In the pictures attached, you can see that the bit loaded doesn't reach bit 5 of the shift register until it has been shifted 6 times. That means that the "length" of my shift register is 6 : bits 0 thru 5.

I continued to shift, watching the single bit marching up the first DINT, so any usable data in bits 6 to 31 gets destroyed.

I needed 32 shifts to get my "Data_In" into bit 31 of the first DINT. Another shift did not shift the Data-In bit into bit 0 of the second DINT, that will only occur if the .LEN is greater than 31

Starting Position.jpg After 1 shift.jpg After 6 Shifts.jpg After 32 Shifts.jpg
 
So, AutomationTechBrian only wants to shift 5 bits of a DINT, leaving the remaining bits unchanged.
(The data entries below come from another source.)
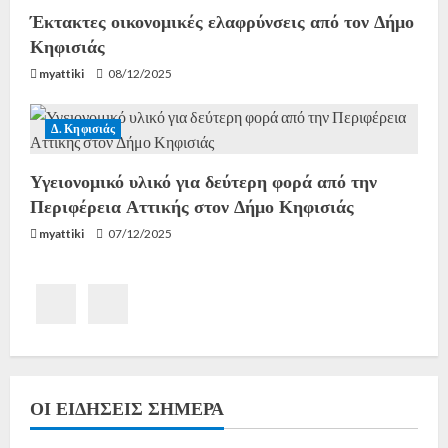
Έκτακτες οικονομικές ελαφρύνσεις από τον Δήμο
Κηφισιάς
myattiki
08/12/2025
Δ. Κηφισιάς
Υγειονομικό υλικό για δεύτερη φορά από την
Περιφέρεια Αττικής στον Δήμο Κηφισιάς
myattiki
07/12/2025
ΟΙ ΕΙΔΉΣΕΙΣ ΣΉΜΕΡΑ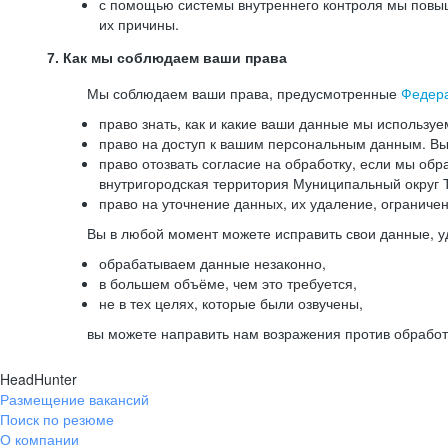
с помощью системы внутреннего контроля мы повыш
их причины.
7. Как мы соблюдаем ваши права
Мы соблюдаем ваши права, предусмотренные
Федер
право знать, как и какие ваши данные мы используе
право на доступ к вашим персональным данным. Вы 
право отозвать согласие на обработку, если мы обр
внутригородская территория Муниципальный округ Т
право на уточнение данных, их удаление, ограниче
Вы в любой момент можете исправить свои данные, у
обрабатываем данные незаконно,
в большем объёме, чем это требуется,
не в тех целях, которые были озвучены,
вы можете направить нам возражения против обработ
HeadHunter
Размещение вакансий
Поиск по резюме
О компании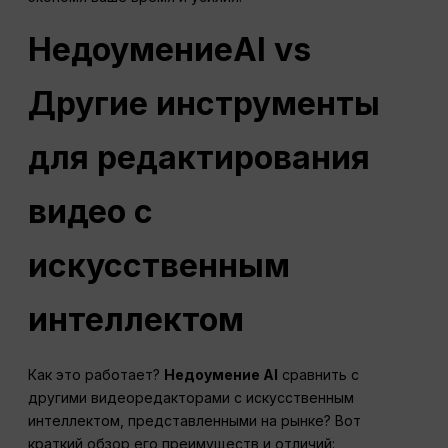
Недоумение
AI
vs
Другие инструменты
для редактирования
видео с
искусственным
интеллектом
Как это работает?
Недоумение
AI
сравнить с
другими видеоредакторами с искусственным
интеллектом, представленными на рынке? Вот
краткий обзор его преимуществ и отличий:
One solution would be to perform the shift on another DINT then put only the bits you wanted to shift back into the original DINT, without upsetting the other bits.

BTD instructions will do that for you easily ...


In the attached picture I have done exactly that, plus I have wrapped it to create a circular shift, by mapping bit 4 of the shifted DINT back to the Data_In of the BSL.

You can see that temp_DINT[0] is happily shifting bits beyond where I wanted to, but that doesn't matter, because the BTD is only updating bits 4 to 8 (5 bits) of my data word.